Entendons-nous : la critique et l’esprit qu’on lui accole dans l’expression « esprit critique », s’avèrent nécessaires à la bonne santé démocratique d’une société. Ne dit-on pas que la critique est l’art de juger des choses? Vue ainsi, la critique permet de discerner ce qu’il convient de faire de ce qui serait inconvenant, voire inacceptable. En temps de pandémie, voilà qui est utile.

 

Le contexte de pandémie, et la cruelle réalité des projections statistiques quant au nombre de morts, amènent les gouvernements d’un peu partout à prendre des décisions fermes et restreignant la liberté.

 

Dans une société comme le Québec, où les droits individuels triomphent, où la démocratie participative est vigoureuse, nous ne sommes pas habitués à un tel exercice du pouvoir. En fait, on semble avoir oublié que la démocratie inclut aussi cette possibilité : l’exercice plus autoritaire du pouvoir par les élus. 

 

Nous sommes si habitués à un État conciliant envers ses citoyens qu’on en vient à confondre la légitimité de l'exercice du pouvoir avec l’abus de pouvoir. 

 

Par ailleurs, le gouvernement québécois jouit présentement d’un taux de satisfaction colossal de 95%[1] pour sa gestion de la crise sanitaire. Il n’en fallait pas plus pour que jaillissent les rappels aux citoyens à retrouver leur esprit, leur bon sens, à se méfier de ce trop-plein de confiance qui rimerait presqu’avec errance. 

 

Il suinte de cet appel à retrouver la raison un arrière-goût de préjugé cynique. Une subtile insinuation qu’en étant d’accord à 95%, les citoyens sont forcément dans l’erreur, aveuglés par le côté sympathique de nos dirigeants. Que forcément, les citoyens ont perdu leur sens critique qu’il leur faudrait retrouver au plus vite. 

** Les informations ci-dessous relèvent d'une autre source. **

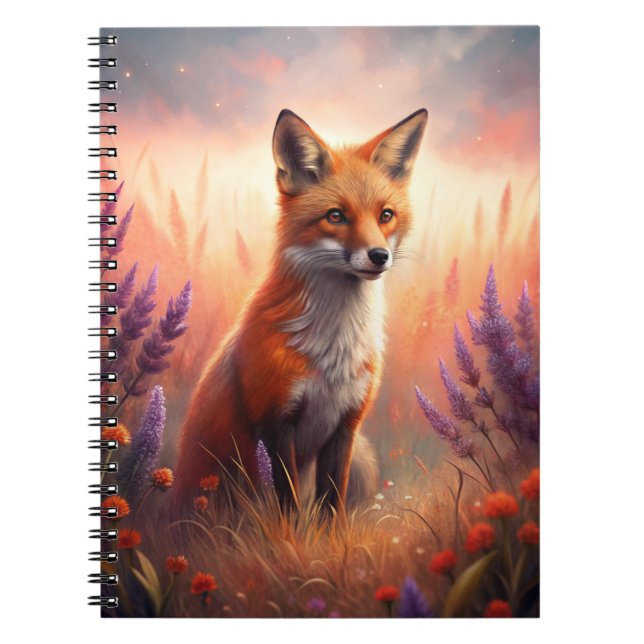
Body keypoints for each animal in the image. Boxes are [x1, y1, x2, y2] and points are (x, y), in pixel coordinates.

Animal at [174, 107, 428, 512]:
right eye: (336, 216)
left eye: (385, 215)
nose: (379, 256)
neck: (334, 352)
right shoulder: (275, 421)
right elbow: (289, 504)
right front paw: (292, 530)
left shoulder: (346, 425)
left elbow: (331, 505)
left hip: (363, 457)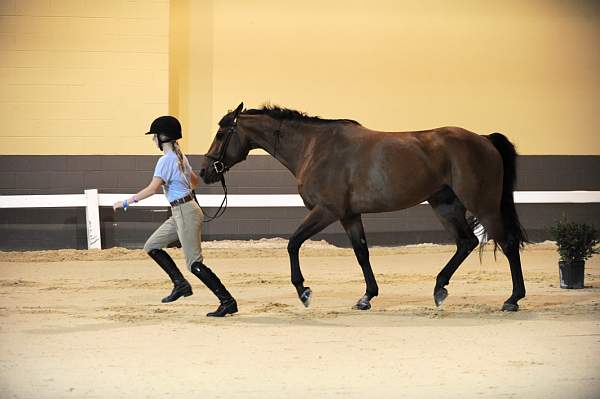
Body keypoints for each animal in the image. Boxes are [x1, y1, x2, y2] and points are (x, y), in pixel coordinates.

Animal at [198, 102, 524, 312]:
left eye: (221, 133)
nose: (205, 171)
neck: (314, 147)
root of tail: (484, 140)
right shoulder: (349, 215)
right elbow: (362, 253)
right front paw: (367, 297)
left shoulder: (326, 211)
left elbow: (293, 244)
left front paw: (304, 291)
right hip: (445, 204)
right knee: (466, 242)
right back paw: (440, 288)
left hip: (483, 206)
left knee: (507, 244)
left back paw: (513, 299)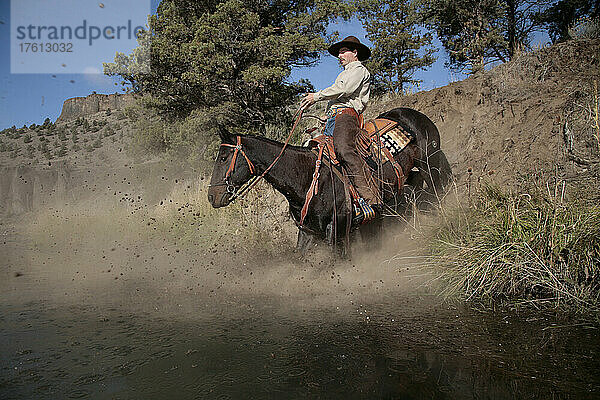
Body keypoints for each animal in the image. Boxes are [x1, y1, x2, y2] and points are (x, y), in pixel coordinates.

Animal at [209, 106, 452, 256]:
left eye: (223, 158)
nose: (212, 196)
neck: (307, 177)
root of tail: (414, 115)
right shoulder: (309, 232)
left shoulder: (337, 230)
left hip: (431, 164)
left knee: (439, 191)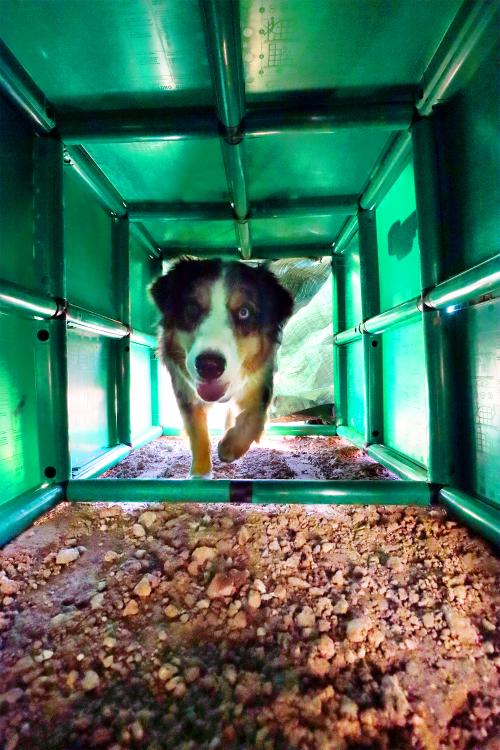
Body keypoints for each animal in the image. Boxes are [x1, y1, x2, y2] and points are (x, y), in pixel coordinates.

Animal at [150, 262, 294, 478]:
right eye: (192, 308)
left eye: (244, 312)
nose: (209, 366)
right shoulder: (184, 390)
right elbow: (198, 432)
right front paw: (200, 473)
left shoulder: (261, 379)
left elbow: (254, 416)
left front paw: (230, 446)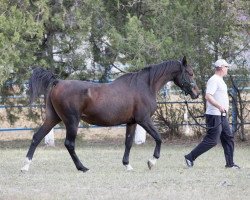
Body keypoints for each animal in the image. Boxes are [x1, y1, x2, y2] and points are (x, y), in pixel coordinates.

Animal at [22, 56, 201, 172]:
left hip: (53, 118)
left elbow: (128, 143)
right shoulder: (144, 120)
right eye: (190, 73)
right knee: (69, 144)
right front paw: (151, 161)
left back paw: (25, 166)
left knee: (36, 137)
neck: (145, 85)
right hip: (71, 121)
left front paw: (127, 165)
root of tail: (57, 82)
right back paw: (82, 168)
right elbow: (158, 138)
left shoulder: (132, 122)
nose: (197, 93)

Voilà un raccourci commode.

 

C’est oublier que la confiance se gagne lentement, difficilement, dans la constance et la cohérence. Que surtout, la confiance se perd en un claquement de doigt. Ainsi, à chaque jour, lors de son point de presse, le gouvernement met-il en jeu le capital de confiance que lui accordent les citoyens. Rien n’est donné. Rien n’est acquis. Tout peut basculer. 

 

La bonne santé démocratique est un bien social aussi précieux qu’être en bonne santé l’est pour les individus. Les critiques en font partie. Toutefois, avant que ne tombe le diagnostic de la dérive autoritaire, il serait bon de poser un regard sur 360 degrés en se mettant dans les souliers du Premier ministre pour répondre à ces cinq questions, qui, chaque jour, se renouvellent :

  • Quoi faire?
  • Quelle est la marge de manœuvre?
  • Quelle est la priorité?
  • Comment assurer la protection de la collectivité et des individus?
  • Comment obtenir, puis maintenir, l’écoute et la collaboration des citoyens?

Avant que ne tombe le jugement lapidaire sur la confiance moutonnière de 95% des gens, il serait bon de se rappeler que sans la confiance, la méfiance et la défiance se chargent de nos relations sociales. Et qu’à elles deux, méfiance et défiance forment déjà un virus tenace dont l’Occident peine à se guérir. 

 

Sans confiance, une démocratie ne peut survivre. Pandémie ou pas.